January 2, 2010 · Leave a Comment

With the days of Gary the hole far behind us (along with 2009) and the imminent approach of a return to Cardiff (which will mean saying a hankie-waving goodbye to the sewing machine) I figured I’d best pull up those proverbial socks and get a move on.

So the next step was to put the legs together. Despite facing this with the same enthusiasm as I’d face the dentist, it was surprisingly straight forward, if not a little bit like magic.

You see you turn one leg inside out, pop it inside the other and sew them together along the crotch line, right sides facing. Then when it’s all sewn you pull the leg out like a rabbit from a hat and voila, you’ve got two legs joined together.

Sewing the crotch together with one leg inside the other

Honestly, I have no idea how it works. One minute you’ve got a leg inside another and the next minute they’re next to each other and looking like leggings. Magic! Perhaps I should tweet Paul Daniels or someone and ask how it’s done.

**EXERCISE DATA:**

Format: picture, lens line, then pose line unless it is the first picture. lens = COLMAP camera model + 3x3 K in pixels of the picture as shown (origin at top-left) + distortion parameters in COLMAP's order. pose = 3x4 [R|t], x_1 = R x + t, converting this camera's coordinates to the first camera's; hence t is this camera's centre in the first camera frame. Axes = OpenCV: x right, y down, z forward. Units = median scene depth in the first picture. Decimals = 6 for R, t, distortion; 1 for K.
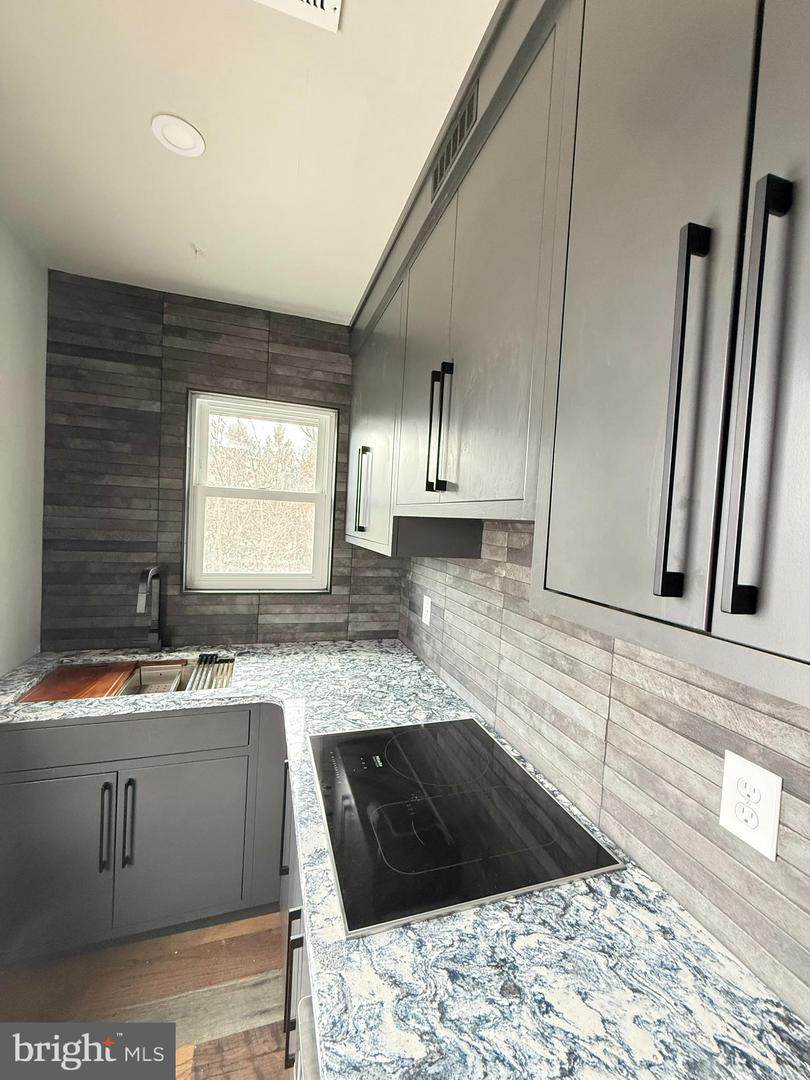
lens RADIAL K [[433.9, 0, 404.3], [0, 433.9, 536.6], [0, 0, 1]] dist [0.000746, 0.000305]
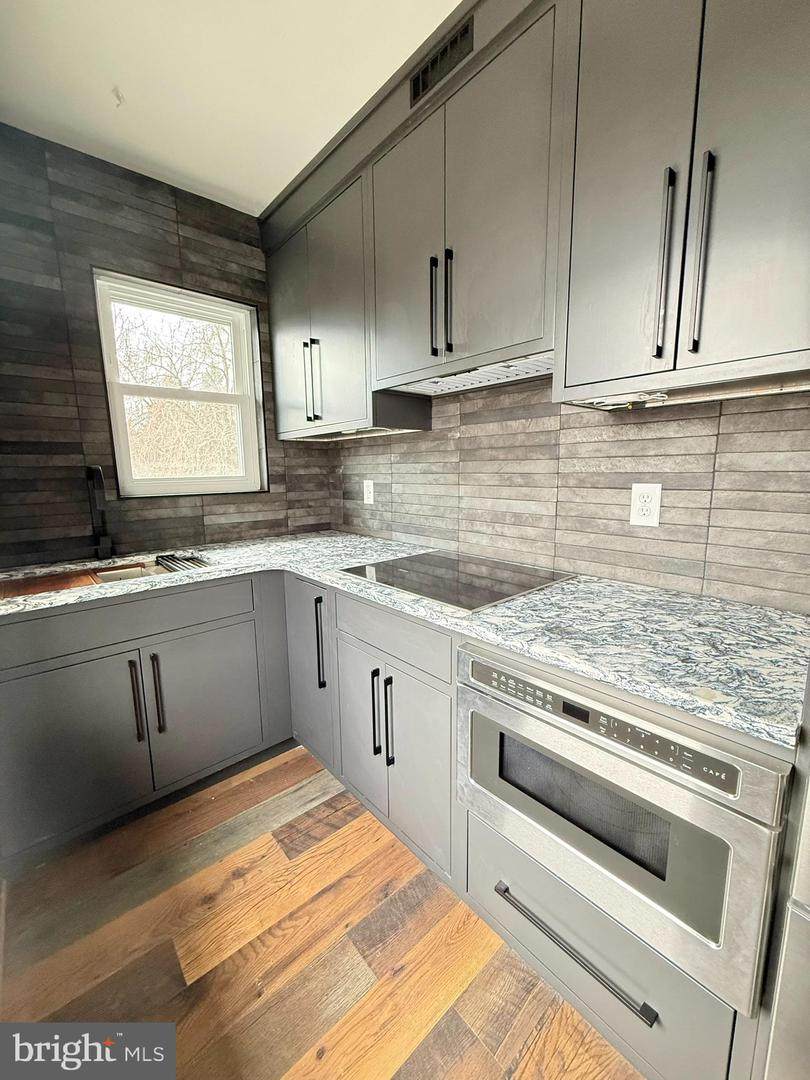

**ACTIVITIES:**
a: In the sewing post, what does the writer compare pulling the leg out to?
b: Rewrite the part of the sewing post starting at "Honestly, I have" and ending at "how it’s done.", changing "tweet" to "email".
Rely only on the sewing post to respond, not on the listing.

**OUTPUTS BY TASK:**
a: Pulling a rabbit from a hat.

b:
Honestly, I have no idea how it works. One minute you’ve got a leg inside another and the next minute they’re next to each other and looking like leggings. Magic! Perhaps I should email Paul Daniels or someone and ask how it’s done.